A kid won’t feel better about themselves just by getting good grades in school (they will probably just get teased even more for those grades). Our kids – just like adults – find a sense of self worth from the achievement of some goal. We need to be giving our kids meaningful challenges for themselves. My daughter set a goal of reading 50 books last year. Which she did. This last January 1 she declared 2010 the year of the side pony tail. Ok not a goal that will get us any closer to world peace but it is December 6th and she has worn her hair in a side pony tail every day this last year. My son decided he was going to be a vegetarian when he was 11. He’s 13 now and has stayed true to his vegetarian lifestyle. It is important for us, as parents, every day to help remind our kids that it is not words but deeds that build character and that our kids are uniquely awesome.
This year my kids have returned to our small town school system. Alex (8th grade) was bullied relentlessly at the beginning of the year. We are still dealing with that but it has been a little bit miserable. The Principal of the school laughed at him when he tried to ask a question about the school handbook ” Alex you take things too literally “. I have been asked to stay away from the school and that if I am interested in helping with any bullying issues I should perhaps go talk to the people at the High School. Alex is getting good grades and the bullies aren’t ganging up on him so much since he slugged one of them and took a day of in school suspension. So, needless to say the videos like the one above of this 8th grade kid in your email is near and dear to my heart. I do check out my kids bodies – cutting is a ridiculous new fad – and I do go through what they are posting on YouTube with them.
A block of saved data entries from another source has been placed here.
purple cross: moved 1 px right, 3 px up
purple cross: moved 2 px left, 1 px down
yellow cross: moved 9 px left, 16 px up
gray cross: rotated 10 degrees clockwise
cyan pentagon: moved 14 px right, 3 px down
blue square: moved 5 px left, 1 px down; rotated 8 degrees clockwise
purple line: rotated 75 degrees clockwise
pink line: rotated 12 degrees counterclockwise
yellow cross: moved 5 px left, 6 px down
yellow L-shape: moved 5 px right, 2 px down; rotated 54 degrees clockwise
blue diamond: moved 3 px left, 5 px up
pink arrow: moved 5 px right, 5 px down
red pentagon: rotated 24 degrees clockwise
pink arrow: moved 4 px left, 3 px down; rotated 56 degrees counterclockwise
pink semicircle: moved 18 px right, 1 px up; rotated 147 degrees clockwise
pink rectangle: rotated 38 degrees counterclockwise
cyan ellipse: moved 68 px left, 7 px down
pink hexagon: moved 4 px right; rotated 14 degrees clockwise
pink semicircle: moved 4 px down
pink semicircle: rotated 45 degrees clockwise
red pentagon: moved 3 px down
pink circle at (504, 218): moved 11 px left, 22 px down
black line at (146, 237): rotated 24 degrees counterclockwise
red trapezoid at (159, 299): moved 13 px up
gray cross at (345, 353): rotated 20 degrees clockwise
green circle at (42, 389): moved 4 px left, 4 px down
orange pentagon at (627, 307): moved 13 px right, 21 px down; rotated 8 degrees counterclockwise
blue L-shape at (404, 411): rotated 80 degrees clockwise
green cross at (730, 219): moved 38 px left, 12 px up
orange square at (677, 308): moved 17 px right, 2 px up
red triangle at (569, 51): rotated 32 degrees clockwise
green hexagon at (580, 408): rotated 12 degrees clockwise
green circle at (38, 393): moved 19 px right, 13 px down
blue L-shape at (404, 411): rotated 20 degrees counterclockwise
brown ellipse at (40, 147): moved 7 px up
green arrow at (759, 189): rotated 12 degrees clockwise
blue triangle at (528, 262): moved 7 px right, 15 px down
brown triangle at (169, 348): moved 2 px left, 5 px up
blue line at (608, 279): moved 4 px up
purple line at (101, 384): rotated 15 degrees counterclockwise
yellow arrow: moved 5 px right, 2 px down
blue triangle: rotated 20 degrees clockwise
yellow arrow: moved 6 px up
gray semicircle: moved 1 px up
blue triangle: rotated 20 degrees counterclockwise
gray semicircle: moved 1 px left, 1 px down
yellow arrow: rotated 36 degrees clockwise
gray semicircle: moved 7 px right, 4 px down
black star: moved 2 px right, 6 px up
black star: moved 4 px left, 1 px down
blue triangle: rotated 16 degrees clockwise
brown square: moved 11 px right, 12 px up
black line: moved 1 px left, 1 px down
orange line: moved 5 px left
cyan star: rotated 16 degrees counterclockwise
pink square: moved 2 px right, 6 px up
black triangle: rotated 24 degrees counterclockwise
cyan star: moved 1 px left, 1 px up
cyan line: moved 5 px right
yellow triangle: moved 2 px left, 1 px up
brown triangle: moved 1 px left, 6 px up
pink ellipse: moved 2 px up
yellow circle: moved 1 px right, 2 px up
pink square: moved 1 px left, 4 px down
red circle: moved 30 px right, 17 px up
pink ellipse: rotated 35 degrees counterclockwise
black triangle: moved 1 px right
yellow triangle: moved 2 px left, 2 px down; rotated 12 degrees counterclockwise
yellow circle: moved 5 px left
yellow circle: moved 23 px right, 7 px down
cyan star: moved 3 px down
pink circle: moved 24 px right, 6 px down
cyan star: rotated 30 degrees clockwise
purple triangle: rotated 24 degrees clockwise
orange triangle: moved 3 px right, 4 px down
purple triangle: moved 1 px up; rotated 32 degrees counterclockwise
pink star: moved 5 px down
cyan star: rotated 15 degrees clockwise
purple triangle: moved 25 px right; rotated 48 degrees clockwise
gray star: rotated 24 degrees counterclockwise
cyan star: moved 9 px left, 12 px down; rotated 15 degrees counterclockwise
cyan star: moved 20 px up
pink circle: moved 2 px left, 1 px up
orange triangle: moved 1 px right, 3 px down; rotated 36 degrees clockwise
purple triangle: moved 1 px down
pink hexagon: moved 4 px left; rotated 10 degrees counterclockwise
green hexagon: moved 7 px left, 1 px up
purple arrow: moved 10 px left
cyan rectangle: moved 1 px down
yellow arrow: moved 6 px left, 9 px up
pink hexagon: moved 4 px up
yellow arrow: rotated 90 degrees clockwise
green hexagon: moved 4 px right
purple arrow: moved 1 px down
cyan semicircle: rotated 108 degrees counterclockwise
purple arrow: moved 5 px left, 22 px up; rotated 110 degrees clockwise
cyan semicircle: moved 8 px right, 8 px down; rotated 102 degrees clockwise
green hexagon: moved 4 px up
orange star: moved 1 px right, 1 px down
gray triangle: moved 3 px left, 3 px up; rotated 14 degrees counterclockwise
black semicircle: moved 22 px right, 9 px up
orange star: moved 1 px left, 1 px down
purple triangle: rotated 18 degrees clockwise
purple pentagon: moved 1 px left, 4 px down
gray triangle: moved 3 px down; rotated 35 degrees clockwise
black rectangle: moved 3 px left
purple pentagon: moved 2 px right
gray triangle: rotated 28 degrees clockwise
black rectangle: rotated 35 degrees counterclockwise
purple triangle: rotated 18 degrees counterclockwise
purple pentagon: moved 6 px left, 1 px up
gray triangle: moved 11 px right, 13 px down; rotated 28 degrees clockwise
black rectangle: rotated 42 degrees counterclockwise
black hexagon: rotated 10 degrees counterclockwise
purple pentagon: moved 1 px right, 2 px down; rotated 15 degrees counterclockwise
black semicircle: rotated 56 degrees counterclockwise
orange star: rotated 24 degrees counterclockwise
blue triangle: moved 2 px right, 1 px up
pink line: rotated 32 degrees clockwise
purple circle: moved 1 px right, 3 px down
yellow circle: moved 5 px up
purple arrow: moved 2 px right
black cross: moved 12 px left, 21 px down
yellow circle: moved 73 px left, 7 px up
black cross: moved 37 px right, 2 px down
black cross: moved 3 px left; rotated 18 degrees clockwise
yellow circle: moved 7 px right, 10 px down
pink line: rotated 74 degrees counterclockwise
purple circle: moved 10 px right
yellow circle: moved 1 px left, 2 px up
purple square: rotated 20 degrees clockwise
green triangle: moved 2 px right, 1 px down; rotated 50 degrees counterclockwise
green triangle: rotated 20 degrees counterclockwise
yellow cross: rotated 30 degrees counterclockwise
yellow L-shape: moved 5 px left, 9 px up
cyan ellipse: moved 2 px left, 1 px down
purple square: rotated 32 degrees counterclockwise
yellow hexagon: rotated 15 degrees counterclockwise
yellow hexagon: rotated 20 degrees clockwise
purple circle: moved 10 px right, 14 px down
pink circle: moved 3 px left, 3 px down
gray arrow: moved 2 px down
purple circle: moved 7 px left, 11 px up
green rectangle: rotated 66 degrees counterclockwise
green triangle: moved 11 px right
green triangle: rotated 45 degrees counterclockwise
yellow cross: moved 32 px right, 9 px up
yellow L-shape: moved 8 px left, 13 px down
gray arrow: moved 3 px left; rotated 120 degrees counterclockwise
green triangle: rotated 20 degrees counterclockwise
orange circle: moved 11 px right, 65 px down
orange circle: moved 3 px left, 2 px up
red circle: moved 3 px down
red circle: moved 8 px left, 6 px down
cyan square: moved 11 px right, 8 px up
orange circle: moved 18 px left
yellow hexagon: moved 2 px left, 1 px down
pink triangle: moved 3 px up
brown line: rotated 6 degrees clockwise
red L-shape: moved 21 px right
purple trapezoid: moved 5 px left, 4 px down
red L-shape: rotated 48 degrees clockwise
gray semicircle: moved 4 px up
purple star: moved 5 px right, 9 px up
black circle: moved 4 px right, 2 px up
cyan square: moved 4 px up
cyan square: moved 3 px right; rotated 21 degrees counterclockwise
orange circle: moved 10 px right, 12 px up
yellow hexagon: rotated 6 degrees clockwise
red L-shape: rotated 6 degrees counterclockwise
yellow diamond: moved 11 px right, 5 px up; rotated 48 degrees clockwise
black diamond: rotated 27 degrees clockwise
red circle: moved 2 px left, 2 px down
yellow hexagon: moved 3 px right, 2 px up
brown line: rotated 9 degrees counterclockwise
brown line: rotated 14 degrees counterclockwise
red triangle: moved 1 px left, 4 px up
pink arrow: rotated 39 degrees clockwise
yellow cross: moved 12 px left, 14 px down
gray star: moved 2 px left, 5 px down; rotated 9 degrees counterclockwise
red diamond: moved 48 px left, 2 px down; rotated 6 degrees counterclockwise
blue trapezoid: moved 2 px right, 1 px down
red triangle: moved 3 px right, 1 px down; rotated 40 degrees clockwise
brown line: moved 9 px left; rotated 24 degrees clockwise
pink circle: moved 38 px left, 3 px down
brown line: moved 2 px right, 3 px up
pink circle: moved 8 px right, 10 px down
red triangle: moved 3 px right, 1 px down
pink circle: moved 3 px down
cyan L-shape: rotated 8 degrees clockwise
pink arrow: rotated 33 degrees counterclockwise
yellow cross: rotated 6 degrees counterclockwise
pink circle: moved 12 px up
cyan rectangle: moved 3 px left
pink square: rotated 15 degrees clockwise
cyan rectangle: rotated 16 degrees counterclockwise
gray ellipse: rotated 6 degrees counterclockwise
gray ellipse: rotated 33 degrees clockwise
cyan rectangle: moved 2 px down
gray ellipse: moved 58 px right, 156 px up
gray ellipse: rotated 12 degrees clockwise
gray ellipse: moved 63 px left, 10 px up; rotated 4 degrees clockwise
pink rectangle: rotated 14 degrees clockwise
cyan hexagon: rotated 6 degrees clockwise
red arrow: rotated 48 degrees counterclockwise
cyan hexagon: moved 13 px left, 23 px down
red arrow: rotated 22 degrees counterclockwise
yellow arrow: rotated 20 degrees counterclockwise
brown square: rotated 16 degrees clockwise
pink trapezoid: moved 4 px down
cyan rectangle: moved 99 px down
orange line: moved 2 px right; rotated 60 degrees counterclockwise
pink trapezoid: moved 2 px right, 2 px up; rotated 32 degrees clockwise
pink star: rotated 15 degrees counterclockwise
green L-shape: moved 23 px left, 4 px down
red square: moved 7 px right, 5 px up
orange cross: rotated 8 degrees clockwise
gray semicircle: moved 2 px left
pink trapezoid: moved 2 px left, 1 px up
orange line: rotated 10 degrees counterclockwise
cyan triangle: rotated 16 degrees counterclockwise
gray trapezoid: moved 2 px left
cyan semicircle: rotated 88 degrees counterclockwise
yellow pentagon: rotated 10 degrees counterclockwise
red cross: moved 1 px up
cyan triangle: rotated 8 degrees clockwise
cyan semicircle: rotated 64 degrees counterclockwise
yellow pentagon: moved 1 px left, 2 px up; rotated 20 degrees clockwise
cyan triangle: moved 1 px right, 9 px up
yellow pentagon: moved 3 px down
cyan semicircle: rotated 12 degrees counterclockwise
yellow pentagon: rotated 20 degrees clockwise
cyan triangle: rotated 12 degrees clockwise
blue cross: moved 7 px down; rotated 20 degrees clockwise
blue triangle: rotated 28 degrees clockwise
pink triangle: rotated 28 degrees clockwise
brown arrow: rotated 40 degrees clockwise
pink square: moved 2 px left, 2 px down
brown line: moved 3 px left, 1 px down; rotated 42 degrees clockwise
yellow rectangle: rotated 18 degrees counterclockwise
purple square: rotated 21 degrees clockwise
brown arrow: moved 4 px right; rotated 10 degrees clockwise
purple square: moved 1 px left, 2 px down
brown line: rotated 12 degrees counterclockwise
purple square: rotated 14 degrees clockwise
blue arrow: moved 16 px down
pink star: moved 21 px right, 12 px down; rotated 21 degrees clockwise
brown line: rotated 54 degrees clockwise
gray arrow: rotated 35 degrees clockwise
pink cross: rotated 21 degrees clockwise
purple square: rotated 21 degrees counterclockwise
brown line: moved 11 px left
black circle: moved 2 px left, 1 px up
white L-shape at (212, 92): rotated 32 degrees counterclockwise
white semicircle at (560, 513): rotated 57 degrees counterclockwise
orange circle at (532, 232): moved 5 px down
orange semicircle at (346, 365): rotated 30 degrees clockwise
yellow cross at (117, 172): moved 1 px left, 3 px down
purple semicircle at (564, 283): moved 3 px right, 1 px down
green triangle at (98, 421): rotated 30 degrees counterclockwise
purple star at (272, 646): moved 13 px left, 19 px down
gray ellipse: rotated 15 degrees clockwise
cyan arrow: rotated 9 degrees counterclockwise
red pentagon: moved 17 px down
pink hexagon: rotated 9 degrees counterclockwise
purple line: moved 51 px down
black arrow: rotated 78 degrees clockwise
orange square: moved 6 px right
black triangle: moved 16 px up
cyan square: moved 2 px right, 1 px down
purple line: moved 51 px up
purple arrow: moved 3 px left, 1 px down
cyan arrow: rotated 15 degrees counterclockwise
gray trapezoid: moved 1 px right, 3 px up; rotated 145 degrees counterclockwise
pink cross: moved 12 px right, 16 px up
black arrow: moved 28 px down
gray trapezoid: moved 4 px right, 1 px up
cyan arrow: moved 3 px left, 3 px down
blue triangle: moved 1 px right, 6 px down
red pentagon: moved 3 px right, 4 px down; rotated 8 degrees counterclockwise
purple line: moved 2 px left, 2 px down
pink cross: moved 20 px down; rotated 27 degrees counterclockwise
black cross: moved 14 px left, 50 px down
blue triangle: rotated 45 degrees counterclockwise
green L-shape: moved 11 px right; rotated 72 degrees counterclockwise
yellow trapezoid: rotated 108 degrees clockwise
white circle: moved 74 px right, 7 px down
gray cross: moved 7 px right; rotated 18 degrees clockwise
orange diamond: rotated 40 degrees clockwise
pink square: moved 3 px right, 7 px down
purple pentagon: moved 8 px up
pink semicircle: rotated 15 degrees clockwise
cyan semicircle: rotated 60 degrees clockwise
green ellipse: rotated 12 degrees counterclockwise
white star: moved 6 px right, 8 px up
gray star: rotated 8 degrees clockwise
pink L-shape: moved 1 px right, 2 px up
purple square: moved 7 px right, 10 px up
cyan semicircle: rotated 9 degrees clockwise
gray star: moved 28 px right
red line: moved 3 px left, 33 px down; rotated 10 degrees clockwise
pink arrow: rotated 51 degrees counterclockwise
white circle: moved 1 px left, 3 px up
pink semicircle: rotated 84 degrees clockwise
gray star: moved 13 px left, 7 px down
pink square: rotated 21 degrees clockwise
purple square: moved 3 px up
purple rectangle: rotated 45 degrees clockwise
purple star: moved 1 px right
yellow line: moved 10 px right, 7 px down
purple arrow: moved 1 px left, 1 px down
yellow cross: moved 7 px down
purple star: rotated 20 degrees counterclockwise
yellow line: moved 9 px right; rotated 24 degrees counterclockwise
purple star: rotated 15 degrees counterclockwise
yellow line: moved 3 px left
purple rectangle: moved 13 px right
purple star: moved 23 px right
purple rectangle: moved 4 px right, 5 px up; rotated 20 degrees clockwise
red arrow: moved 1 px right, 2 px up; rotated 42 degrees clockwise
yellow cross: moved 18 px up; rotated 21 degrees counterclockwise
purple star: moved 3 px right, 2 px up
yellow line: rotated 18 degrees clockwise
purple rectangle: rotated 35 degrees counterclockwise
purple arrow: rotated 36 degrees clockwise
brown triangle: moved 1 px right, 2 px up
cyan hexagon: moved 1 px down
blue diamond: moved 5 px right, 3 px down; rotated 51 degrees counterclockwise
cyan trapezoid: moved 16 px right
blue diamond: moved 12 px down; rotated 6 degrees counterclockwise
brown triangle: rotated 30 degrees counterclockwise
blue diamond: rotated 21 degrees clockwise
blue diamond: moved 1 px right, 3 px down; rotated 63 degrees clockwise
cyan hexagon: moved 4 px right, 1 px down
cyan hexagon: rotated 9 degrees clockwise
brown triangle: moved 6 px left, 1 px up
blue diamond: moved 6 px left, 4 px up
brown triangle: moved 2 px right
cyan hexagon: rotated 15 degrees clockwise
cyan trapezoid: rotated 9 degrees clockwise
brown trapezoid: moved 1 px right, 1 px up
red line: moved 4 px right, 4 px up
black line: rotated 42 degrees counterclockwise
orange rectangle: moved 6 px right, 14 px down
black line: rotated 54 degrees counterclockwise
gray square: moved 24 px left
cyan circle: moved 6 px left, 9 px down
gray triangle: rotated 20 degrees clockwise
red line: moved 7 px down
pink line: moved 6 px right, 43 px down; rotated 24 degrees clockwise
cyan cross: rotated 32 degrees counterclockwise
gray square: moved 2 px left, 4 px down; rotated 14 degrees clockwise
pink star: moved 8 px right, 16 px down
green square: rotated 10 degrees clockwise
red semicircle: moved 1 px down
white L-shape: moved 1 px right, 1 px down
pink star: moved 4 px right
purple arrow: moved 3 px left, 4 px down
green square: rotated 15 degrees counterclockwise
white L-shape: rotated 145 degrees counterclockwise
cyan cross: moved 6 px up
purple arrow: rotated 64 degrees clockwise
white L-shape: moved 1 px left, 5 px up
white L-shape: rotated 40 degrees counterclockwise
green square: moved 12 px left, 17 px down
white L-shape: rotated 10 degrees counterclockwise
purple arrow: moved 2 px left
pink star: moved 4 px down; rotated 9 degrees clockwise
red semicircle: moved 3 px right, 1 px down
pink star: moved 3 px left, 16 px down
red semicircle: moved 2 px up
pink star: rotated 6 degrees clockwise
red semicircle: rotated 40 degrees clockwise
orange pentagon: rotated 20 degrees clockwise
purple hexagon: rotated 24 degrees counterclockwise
Last month Alex was asked to write an essay for school using the keyword “Change” – it’s not pulitzer work but it is very interesting to me because it seems like it is something that is going on for alot of kids and it tells me that the schools can do alot. The school Alex went to in 5th grade had a student handbook that they used and followed. Teachers expected respect from the students but they also gave the students respect. If there were any issues to deal with they would follow the guidelines in the student handbook and it was very calm. Alex did say that one day a kid was escorted out of school with his hands zip tied behind his back but other than that it was a very safe and encouraging learning environment.
YouTube makes for a whole new set of rules for kids these days. And its not easy because the parents don’t even know the rules.
Here is Alex’s essay:
Change is money. It can be given to people, or, it can be taken from people. Some need it more than others. Many things have changed for me from my past until now.
I experienced change when I lived in Baltimore. I was in fifth grade at the time. I loved going to school there. My teachers and classmates were nice, the school system was great, and I learned a lot from my classes. I also learned about the people. I was the only white kid in my class. I think living there gave me an open mind about people, no matter what colour their skin is.
Another change in my life was the time I started in sixth grade at Middle School. I was bullied at the time. Other students would make fun of my name or call me gay. The teachers weren’t much help when I told them about the bullies. It got so bad that I would only come to school for the first few periods, then I would homeschool for the rest of the day. My time spent in sixth grade changed me. I don’t trust everybody to be nice. I’m more cautious.
Finally, I changed when I went to the Middle East. I was there for part of sixth and seventh grade. The school there was strict and the school work was hard. For a long time I struggled. I didn’t understand a lot of what we were doing. The experience changed me. I now know that I have to work harder.
Change is money. Or it could be a new way at looking at people. Maybe it’s how to handle a bully. It could be how you look at yourself.